Collected data entries
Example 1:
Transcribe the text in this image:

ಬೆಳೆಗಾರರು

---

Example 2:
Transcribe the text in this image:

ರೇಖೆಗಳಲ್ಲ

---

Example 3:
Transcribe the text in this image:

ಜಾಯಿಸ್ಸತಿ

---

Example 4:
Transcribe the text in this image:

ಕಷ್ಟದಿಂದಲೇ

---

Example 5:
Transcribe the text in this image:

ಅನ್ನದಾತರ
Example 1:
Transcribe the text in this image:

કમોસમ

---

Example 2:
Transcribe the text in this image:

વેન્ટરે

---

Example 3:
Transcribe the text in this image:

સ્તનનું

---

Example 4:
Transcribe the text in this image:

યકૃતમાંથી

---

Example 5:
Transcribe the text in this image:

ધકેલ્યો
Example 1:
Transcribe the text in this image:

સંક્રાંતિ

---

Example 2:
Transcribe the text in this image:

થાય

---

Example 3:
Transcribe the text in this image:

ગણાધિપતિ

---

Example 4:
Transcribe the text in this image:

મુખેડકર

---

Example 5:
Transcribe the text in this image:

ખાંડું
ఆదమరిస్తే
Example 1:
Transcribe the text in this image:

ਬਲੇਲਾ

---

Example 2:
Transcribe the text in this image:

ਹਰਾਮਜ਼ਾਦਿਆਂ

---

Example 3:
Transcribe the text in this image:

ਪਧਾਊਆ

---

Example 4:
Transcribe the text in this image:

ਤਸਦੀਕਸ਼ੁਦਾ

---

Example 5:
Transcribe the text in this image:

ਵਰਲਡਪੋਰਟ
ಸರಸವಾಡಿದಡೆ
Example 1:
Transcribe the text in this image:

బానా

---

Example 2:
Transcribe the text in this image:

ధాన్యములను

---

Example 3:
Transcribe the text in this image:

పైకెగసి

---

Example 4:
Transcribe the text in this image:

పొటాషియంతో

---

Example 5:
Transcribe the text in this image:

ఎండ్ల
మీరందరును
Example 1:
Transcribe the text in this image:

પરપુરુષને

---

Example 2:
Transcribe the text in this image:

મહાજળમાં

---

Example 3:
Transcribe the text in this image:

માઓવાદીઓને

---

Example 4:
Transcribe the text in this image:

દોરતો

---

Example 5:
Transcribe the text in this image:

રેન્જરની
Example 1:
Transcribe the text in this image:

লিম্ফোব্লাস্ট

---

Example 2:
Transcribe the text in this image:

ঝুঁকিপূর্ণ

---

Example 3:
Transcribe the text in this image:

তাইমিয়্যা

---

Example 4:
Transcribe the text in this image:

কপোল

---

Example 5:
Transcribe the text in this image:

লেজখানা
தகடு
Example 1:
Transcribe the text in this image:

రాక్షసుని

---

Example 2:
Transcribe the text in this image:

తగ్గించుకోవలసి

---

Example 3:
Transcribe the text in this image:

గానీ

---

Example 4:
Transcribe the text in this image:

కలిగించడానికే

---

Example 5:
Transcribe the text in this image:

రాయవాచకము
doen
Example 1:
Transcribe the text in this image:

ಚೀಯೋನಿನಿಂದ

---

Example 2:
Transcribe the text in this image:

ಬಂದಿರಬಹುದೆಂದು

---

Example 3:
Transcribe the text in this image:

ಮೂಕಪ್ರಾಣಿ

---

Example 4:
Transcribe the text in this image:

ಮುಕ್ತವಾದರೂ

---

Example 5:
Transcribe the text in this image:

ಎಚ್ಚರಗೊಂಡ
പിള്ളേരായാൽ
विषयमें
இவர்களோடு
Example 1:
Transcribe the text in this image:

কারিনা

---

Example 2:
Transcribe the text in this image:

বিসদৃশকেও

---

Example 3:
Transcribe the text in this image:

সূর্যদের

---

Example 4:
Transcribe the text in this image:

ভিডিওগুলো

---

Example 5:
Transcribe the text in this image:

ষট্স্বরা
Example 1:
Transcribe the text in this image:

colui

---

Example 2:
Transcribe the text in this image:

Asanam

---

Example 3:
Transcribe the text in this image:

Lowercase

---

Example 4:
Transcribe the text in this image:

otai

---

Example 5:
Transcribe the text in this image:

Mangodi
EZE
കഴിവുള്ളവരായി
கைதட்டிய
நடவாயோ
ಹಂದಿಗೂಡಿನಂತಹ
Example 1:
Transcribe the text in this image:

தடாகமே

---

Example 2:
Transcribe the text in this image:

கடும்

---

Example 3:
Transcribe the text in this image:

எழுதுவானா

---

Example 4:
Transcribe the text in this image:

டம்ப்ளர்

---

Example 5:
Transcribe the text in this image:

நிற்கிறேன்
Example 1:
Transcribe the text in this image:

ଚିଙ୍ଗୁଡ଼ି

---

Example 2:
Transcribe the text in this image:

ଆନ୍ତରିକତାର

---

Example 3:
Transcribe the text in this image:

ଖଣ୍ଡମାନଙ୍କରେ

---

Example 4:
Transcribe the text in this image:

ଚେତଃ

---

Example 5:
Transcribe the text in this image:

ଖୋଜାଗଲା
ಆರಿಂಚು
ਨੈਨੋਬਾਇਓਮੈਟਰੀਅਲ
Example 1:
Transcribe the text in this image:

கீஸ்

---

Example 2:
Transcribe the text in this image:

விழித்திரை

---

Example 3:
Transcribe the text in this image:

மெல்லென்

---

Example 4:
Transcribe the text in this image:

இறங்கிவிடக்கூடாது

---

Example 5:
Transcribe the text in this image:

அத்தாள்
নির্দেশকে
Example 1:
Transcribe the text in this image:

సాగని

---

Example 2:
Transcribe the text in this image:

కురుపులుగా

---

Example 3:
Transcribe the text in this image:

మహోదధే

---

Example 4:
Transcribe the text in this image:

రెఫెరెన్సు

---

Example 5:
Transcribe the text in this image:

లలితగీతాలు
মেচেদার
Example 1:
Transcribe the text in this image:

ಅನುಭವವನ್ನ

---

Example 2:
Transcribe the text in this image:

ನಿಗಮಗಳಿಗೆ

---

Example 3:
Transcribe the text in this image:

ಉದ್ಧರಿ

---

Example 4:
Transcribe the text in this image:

### What you should do
Output the records above in full, with nothing altered.

### Answer to this exercise
Example 1:
Transcribe the text in this image:

ಬೆಳೆಗಾರರು

---

Example 2:
Transcribe the text in this image:

ರೇಖೆಗಳಲ್ಲ

---

Example 3:
Transcribe the text in this image:

ಜಾಯಿಸ್ಸತಿ

---

Example 4:
Transcribe the text in this image:

ಕಷ್ಟದಿಂದಲೇ

---

Example 5:
Transcribe the text in this image:

ಅನ್ನದಾತರ
Example 1:
Transcribe the text in this image:

કમોસમ

---

Example 2:
Transcribe the text in this image:

વેન્ટરે

---

Example 3:
Transcribe the text in this image:

સ્તનનું

---

Example 4:
Transcribe the text in this image:

યકૃતમાંથી

---

Example 5:
Transcribe the text in this image:

ધકેલ્યો
Example 1:
Transcribe the text in this image:

સંક્રાંતિ

---

Example 2:
Transcribe the text in this image:

થાય

---

Example 3:
Transcribe the text in this image:

ગણાધિપતિ

---

Example 4:
Transcribe the text in this image:

મુખેડકર

---

Example 5:
Transcribe the text in this image:

ખાંડું
ఆదమరిస్తే
Example 1:
Transcribe the text in this image:

ਬਲੇਲਾ

---

Example 2:
Transcribe the text in this image:

ਹਰਾਮਜ਼ਾਦਿਆਂ

---

Example 3:
Transcribe the text in this image:

ਪਧਾਊਆ

---

Example 4:
Transcribe the text in this image:

ਤਸਦੀਕਸ਼ੁਦਾ

---

Example 5:
Transcribe the text in this image:

ਵਰਲਡਪੋਰਟ
ಸರಸವಾಡಿದಡೆ
Example 1:
Transcribe the text in this image:

బానా

---

Example 2:
Transcribe the text in this image:

ధాన్యములను

---

Example 3:
Transcribe the text in this image:

పైకెగసి

---

Example 4:
Transcribe the text in this image:

పొటాషియంతో

---

Example 5:
Transcribe the text in this image:

ఎండ్ల
మీరందరును
Example 1:
Transcribe the text in this image:

પરપુરુષને

---

Example 2:
Transcribe the text in this image:

મહાજળમાં

---

Example 3:
Transcribe the text in this image:

માઓવાદીઓને

---

Example 4:
Transcribe the text in this image:

દોરતો

---

Example 5:
Transcribe the text in this image:

રેન્જરની
Example 1:
Transcribe the text in this image:

লিম্ফোব্লাস্ট

---

Example 2:
Transcribe the text in this image:

ঝুঁকিপূর্ণ

---

Example 3:
Transcribe the text in this image:

তাইমিয়্যা

---

Example 4:
Transcribe the text in this image:

কপোল

---

Example 5:
Transcribe the text in this image:

লেজখানা
தகடு
Example 1:
Transcribe the text in this image:

రాక్షసుని

---

Example 2:
Transcribe the text in this image:

తగ్గించుకోవలసి

---

Example 3:
Transcribe the text in this image:

గానీ

---

Example 4:
Transcribe the text in this image:

కలిగించడానికే

---

Example 5:
Transcribe the text in this image:

రాయవాచకము
doen
Example 1:
Transcribe the text in this image:

ಚೀಯೋನಿನಿಂದ

---

Example 2:
Transcribe the text in this image:

ಬಂದಿರಬಹುದೆಂದು

---

Example 3:
Transcribe the text in this image:

ಮೂಕಪ್ರಾಣಿ

---

Example 4:
Transcribe the text in this image:

ಮುಕ್ತವಾದರೂ

---

Example 5:
Transcribe the text in this image:

ಎಚ್ಚರಗೊಂಡ
പിള്ളേരായാൽ
विषयमें
இவர்களோடு
Example 1:
Transcribe the text in this image:

কারিনা

---

Example 2:
Transcribe the text in this image:

বিসদৃশকেও

---

Example 3:
Transcribe the text in this image:

সূর্যদের

---

Example 4:
Transcribe the text in this image:

ভিডিওগুলো

---

Example 5:
Transcribe the text in this image:

ষট্স্বরা
Example 1:
Transcribe the text in this image:

colui

---

Example 2:
Transcribe the text in this image:

Asanam

---

Example 3:
Transcribe the text in this image:

Lowercase

---

Example 4:
Transcribe the text in this image:

otai

---

Example 5:
Transcribe the text in this image:

Mangodi
EZE
കഴിവുള്ളവരായി
கைதட்டிய
நடவாயோ
ಹಂದಿಗೂಡಿನಂತಹ
Example 1:
Transcribe the text in this image:

தடாகமே

---

Example 2:
Transcribe the text in this image:

கடும்

---

Example 3:
Transcribe the text in this image:

எழுதுவானா

---

Example 4:
Transcribe the text in this image:

டம்ப்ளர்

---

Example 5:
Transcribe the text in this image:

நிற்கிறேன்
Example 1:
Transcribe the text in this image:

ଚିଙ୍ଗୁଡ଼ି

---

Example 2:
Transcribe the text in this image:

ଆନ୍ତରିକତାର

---

Example 3:
Transcribe the text in this image:

ଖଣ୍ଡମାନଙ୍କରେ

---

Example 4:
Transcribe the text in this image:

ଚେତଃ

---

Example 5:
Transcribe the text in this image:

ଖୋଜାଗଲା
ಆರಿಂಚು
ਨੈਨੋਬਾਇਓਮੈਟਰੀਅਲ
Example 1:
Transcribe the text in this image:

கீஸ்

---

Example 2:
Transcribe the text in this image:

விழித்திரை

---

Example 3:
Transcribe the text in this image:

மெல்லென்

---

Example 4:
Transcribe the text in this image:

இறங்கிவிடக்கூடாது

---

Example 5:
Transcribe the text in this image:

அத்தாள்
নির্দেশকে
Example 1:
Transcribe the text in this image:

సాగని

---

Example 2:
Transcribe the text in this image:

కురుపులుగా

---

Example 3:
Transcribe the text in this image:

మహోదధే

---

Example 4:
Transcribe the text in this image:

రెఫెరెన్సు

---

Example 5:
Transcribe the text in this image:

లలితగీతాలు
মেচেদার
Example 1:
Transcribe the text in this image:

ಅನುಭವವನ್ನ

---

Example 2:
Transcribe the text in this image:

ನಿಗಮಗಳಿಗೆ

---

Example 3:
Transcribe the text in this image:

ಉದ್ಧರಿ

---

Example 4:
Transcribe the text in this image:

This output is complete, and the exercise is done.